§ **DATA FOR THE TASK**:
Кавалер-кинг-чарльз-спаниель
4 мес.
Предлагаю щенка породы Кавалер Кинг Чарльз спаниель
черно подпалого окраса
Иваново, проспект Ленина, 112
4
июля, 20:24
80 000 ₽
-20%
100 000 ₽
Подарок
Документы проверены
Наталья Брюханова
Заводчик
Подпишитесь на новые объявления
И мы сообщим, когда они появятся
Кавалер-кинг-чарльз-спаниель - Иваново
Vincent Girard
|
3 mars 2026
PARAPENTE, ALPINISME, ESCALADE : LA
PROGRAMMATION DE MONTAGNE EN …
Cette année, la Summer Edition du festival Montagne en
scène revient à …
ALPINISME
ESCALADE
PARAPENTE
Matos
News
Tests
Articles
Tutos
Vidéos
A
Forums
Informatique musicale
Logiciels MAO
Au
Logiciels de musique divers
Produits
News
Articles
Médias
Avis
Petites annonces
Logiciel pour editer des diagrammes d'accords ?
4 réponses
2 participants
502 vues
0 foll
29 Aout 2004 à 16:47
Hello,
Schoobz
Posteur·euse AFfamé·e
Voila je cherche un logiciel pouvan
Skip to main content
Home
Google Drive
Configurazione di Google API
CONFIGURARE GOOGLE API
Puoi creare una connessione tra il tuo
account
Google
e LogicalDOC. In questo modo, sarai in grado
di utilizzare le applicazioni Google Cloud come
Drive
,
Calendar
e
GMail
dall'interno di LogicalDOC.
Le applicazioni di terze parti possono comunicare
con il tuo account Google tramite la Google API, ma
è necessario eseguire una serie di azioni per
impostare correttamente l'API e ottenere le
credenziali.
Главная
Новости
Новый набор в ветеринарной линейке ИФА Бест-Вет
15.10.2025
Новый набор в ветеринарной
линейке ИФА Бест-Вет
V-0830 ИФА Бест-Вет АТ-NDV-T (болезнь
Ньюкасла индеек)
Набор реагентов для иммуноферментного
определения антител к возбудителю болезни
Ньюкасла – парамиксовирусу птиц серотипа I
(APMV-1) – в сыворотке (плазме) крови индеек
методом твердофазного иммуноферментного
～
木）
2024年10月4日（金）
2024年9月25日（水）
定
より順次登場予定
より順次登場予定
--
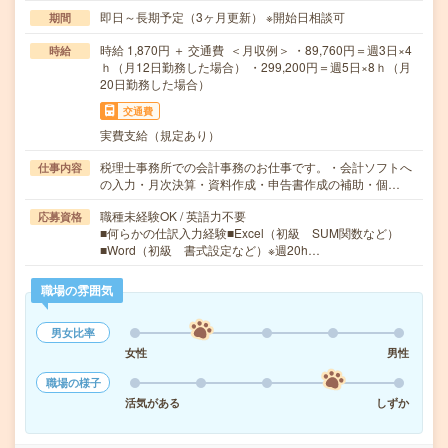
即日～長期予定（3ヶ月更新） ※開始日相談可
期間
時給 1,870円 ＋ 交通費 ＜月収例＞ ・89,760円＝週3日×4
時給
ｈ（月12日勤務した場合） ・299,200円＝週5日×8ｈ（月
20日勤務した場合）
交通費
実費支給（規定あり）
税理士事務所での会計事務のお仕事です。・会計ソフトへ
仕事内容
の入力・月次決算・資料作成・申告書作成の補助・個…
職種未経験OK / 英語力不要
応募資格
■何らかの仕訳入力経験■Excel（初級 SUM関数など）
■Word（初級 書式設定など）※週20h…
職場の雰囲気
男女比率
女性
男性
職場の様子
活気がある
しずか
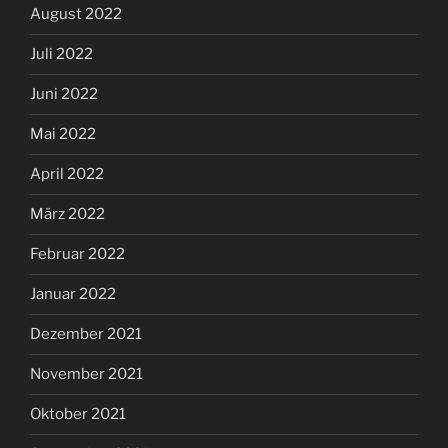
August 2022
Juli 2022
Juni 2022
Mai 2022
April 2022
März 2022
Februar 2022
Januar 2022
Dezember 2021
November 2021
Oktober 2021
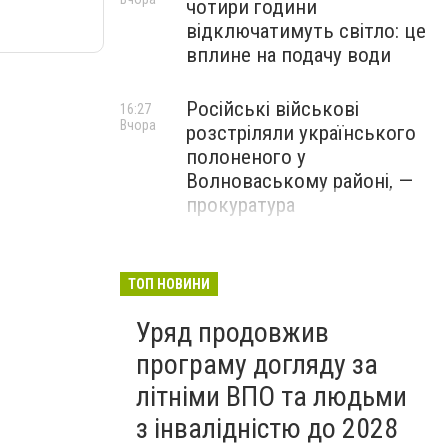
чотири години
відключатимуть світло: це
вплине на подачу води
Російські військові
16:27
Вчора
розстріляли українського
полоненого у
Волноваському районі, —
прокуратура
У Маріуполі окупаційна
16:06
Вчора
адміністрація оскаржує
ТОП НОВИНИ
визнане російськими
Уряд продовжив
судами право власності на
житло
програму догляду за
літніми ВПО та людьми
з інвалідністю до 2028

§ **ABOUT THIS EXERCISE**:
Using the data above, transcribe exactly the lines between those containing "Februar 2022" and "з інвалідністю до 2028", inclusive, and leave every picture behind.

§ **SOLUTION TO THE PROBLEM**:
Februar 2022
Januar 2022
Dezember 2021
November 2021
Oktober 2021
чотири години
відключатимуть світло: це
вплине на подачу води
Російські військові
16:27
Вчора
розстріляли українського
полоненого у
Волноваському районі, —
прокуратура
У Маріуполі окупаційна
16:06
Вчора
адміністрація оскаржує
ТОП НОВИНИ
визнане російськими
Уряд продовжив
судами право власності на
житло
програму догляду за
літніми ВПО та людьми
з інвалідністю до 2028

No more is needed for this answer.